M. Jolin-Barrette s’enlisait avec le programme des travailleurs et étudiants étrangers. M. Lacombe, lui, péchait par inaction. Après un début de mandat discret, il a fait une sortie maladroite pour déplorer l’échec dans la création de places dont il était pourtant responsable.

Les deux ont appris de leurs erreurs. Ils ressemblent aujourd’hui à des revenants.

Jeudi, M. Jolin-Barrette présentait un autre projet de loi costaud, cette fois pour réformer le droit de la famille. Et M. Lacombe dévoilait son plan pour les garderies.

L’annonce est d’autant mieux accueillie que personne ne la prévoyait il y a à peine un an.

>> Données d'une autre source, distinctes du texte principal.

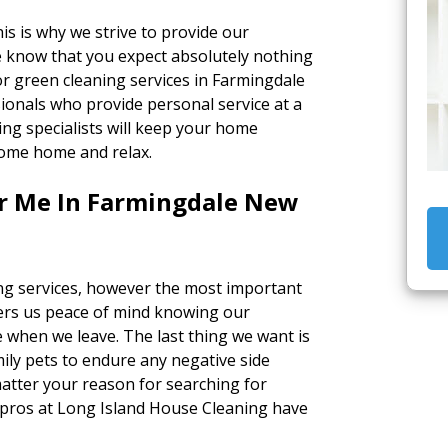
s is why we strive to provide our
e know that you expect absolutely nothing
r green cleaning services in Farmingdale
ionals who provide personal service at a
ing specialists will keep your home
 come home and relax.
ar Me In Farmingdale New
ing services, however the most important
ffers us peace of mind knowing our
 when we leave. The last thing we want is
ily pets to endure any negative side
matter your reason for searching for
e pros at Long Island House Cleaning have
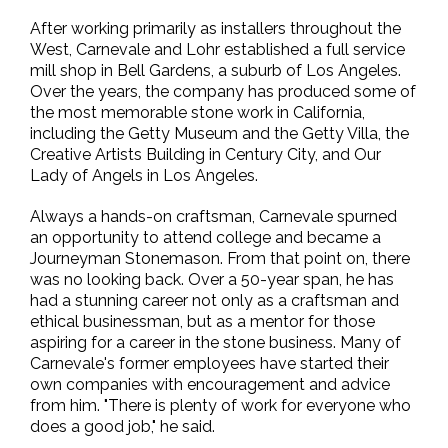
After working primarily as installers throughout the
West, Carnevale and Lohr established a full service
mill shop in Bell Gardens, a suburb of Los Angeles.
Over the years, the company has produced some of
the most memorable stone work in California,
including the Getty Museum and the Getty Villa, the
Creative Artists Building in Century City, and Our
Lady of Angels in Los Angeles.
Always a hands-on craftsman, Carnevale spurned
an opportunity to attend college and became a
Journeyman Stonemason. From that point on, there
was no looking back. Over a 50-year span, he has
had a stunning career not only as a craftsman and
ethical businessman, but as a mentor for those
aspiring for a career in the stone business. Many of
Carnevale's former employees have started their
own companies with encouragement and advice
from him. "There is plenty of work for everyone who
does a good job," he said.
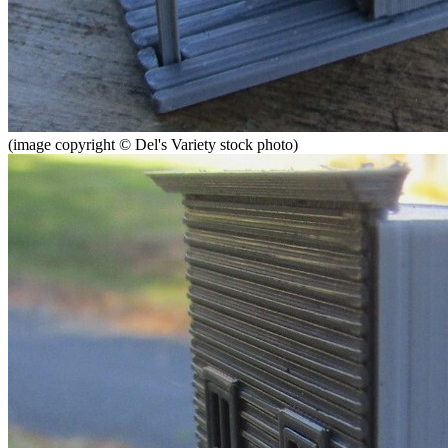
(image copyright © Del's Variety stock photo)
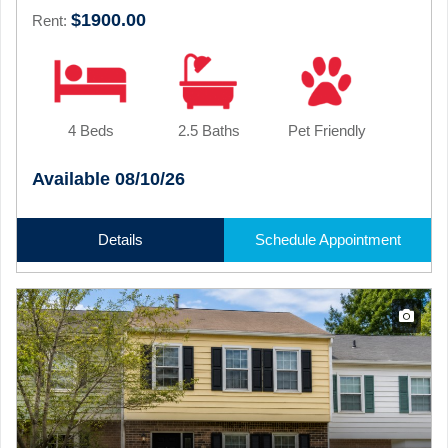
$1900.00
Rent:
4 Beds
2.5 Baths
Pet Friendly
Available 08/10/26
Details
Schedule Appointment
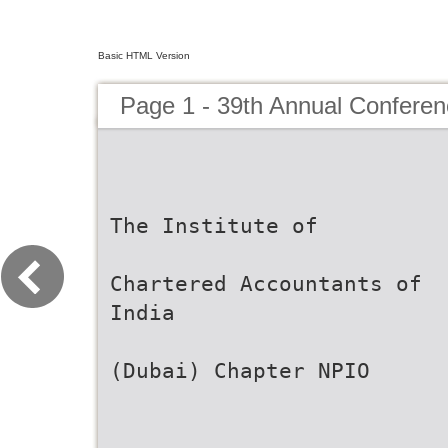
Basic HTML Version
Page 1 - 39th Annual Confere
The Institute of
Chartered Accountants of
India
(Dubai) Chapter NPIO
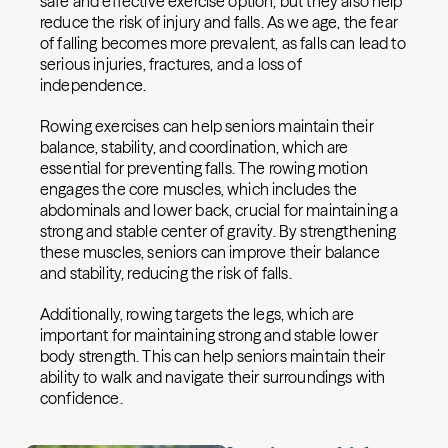
safe and effective exercise option, but they also help
reduce the risk of injury and falls. As we age, the fear
of falling becomes more prevalent, as falls can lead to
serious injuries, fractures, and a loss of
independence.
Rowing exercises can help seniors maintain their
balance, stability, and coordination, which are
essential for preventing falls. The rowing motion
engages the core muscles, which includes the
abdominals and lower back, crucial for maintaining a
strong and stable center of gravity. By strengthening
these muscles, seniors can improve their balance
and stability, reducing the risk of falls.
Additionally, rowing targets the legs, which are
important for maintaining strong and stable lower
body strength. This can help seniors maintain their
ability to walk and navigate their surroundings with
confidence.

En début de mandat, la Coalition avenir Québec n’en avait que pour la maternelle 4 ans. Puis il y a eu le mouvement Ma place au travail. Et un rapport dévastateur de la vérificatrice générale sur la création et l’attribution de places. Et la pression des citoyens qui se plaignaient de deux choses à leur député : la difficulté d’accès aux médecins de famille et aux places en garderie.

M. Lacombe en a profité pour faire du dossier des garderies une nouvelle priorité de son gouvernement.

Mais pour les parents, cela reste encore très théorique.

J’ai écrit que M. Lacombe avait bien travaillé, mais il est très loin d’avoir fini. Il commence à peine. L’essentiel reste à faire pour concrétiser cette réforme qui pour l’instant n’existe que sur papier.

Au fond, c’est un projet pour un second mandat. Une pièce du prochain programme électoral.